BROOKSVILLE — Just how much does a property owner pay each year to keep Hernando County's parks and libraries operating? What about other county services?
Those are answers the County Commission would like to provide to better educate residents.
Exactly how that will happen, however, is still up in the air. And some commissioners expressed concern that the discussion will lead to higher taxes.
The issue was raised Tuesday when the county's budget manager, George Zoettlein, asked commissioners to consider approving an ordinance that would allow the county to establish separate taxing units to pay for parks and for libraries. Such an ordinance would have to be approved by June 15 if the county is to use the taxing units to generate revenue for the 2012-13 budget.
Zoettlein said commissioners wouldn't need to set tax rates for those units until later in the summer as they were closer to working out final details of the budget.
The county's general fund, which pays for services such as parks and libraries, law enforcement, development services and county administration, has seen revenue losses in recent years. A taxing unit could allow the county to move the funding for particular purposes out of the general fund.
Several commissioners voiced concern that the public perception of such a move could be that the board was simply looking for a way to increase overall tax revenue.

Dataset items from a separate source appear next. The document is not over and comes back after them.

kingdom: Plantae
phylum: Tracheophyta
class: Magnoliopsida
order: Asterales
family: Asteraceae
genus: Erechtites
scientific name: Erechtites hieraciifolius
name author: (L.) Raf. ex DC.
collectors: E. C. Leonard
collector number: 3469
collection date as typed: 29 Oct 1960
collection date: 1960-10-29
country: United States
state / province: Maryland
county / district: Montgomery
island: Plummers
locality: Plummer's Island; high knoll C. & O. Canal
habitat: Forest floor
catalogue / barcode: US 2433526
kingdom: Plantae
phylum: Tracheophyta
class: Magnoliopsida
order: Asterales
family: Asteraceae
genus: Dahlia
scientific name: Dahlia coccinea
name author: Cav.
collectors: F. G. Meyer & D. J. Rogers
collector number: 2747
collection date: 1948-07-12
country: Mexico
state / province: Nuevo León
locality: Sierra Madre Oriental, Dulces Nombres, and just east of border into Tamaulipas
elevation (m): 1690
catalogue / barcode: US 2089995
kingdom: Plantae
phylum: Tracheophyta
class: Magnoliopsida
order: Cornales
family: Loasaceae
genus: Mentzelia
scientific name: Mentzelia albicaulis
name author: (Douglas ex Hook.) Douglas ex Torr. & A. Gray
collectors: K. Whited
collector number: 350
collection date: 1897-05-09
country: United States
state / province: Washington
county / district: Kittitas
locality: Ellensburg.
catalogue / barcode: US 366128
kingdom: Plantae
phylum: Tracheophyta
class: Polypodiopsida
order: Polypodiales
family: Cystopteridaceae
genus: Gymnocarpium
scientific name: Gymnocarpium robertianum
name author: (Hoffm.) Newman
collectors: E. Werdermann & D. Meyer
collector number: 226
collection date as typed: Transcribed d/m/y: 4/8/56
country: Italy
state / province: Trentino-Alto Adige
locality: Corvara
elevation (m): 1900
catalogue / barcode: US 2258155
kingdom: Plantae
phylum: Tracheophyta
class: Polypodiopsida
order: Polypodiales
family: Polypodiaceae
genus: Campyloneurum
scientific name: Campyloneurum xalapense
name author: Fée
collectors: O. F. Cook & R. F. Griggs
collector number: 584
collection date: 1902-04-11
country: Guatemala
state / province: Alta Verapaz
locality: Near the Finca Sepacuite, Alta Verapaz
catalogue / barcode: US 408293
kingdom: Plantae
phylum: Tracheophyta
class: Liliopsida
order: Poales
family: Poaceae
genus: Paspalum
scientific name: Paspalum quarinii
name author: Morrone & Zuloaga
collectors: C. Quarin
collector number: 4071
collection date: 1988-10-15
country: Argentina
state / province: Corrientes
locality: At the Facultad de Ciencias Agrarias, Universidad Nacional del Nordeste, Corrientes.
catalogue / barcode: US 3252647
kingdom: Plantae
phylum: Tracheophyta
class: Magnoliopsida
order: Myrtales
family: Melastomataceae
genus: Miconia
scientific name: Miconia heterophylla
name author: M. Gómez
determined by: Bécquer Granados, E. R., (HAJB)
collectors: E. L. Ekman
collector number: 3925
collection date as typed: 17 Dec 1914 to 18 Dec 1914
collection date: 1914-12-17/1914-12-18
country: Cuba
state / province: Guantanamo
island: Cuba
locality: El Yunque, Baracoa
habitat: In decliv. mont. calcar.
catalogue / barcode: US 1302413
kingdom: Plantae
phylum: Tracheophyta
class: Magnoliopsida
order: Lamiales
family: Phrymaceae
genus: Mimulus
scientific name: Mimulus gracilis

Commissioner Dave Russell said he likes the idea of transparency so residents know what they're paying for, and he indicated he would like to see the spending of constitutional officers broken out as well.
But information is one thing and setting a tax rate is another, he said. Even without the taxing units, commissioners have the option of increasing the property tax rate if they determine that they need additional revenue, he said.
"My concern is . . . public perception at this point,'' Russell said.
Commissioner Jim Adkins said his concern was that a taxing unit would mean a tax increase for property owners unless corresponding cuts were made in the general fund.
"It's just leaving an option out there,'' Zoettlein responded.
If commissioners approved the ordinance, they could always decide later this summer to fund the taxing units at zero or cancel the ordinance.
Zoettlein explained that more than half a dozen other counties break out services such as parks and libraries. He also noted that, if the board simply wanted to break out the existing tax rates to better demonstrate how each service is funded, he could do that.
Commissioner Jeff Stabins reminded his colleagues that there have been discussions before about having a separate taxing unit for the sheriff, whose budget consumes the largest portion of general fund revenue.
Zoettlein said some communities do break out law enforcement, but doing so is more complex than it is for other county services.
Commissioner John Druzbick said that if the county didn't create separate taxing units to fund some services, it was unclear whether information about how much each service costs could be put on tax bills.
County officials said they needed to do more research on the issue, so commissioners agreed to talk more about the topic during their June 5 budget workshop.
The county has struggled with falling tax revenue over the last few years as property values have dropped. For the 2012-13 budget year, which begins Oct. 1, county officials anticipate another 5 percent decline, although they will get a better idea when the first estimate of property values is released by the Property Appraiser's Office next week.
Zoettlein is also awaiting the delivery of budget proposals by the county's constitutional officers, which are due on June 1.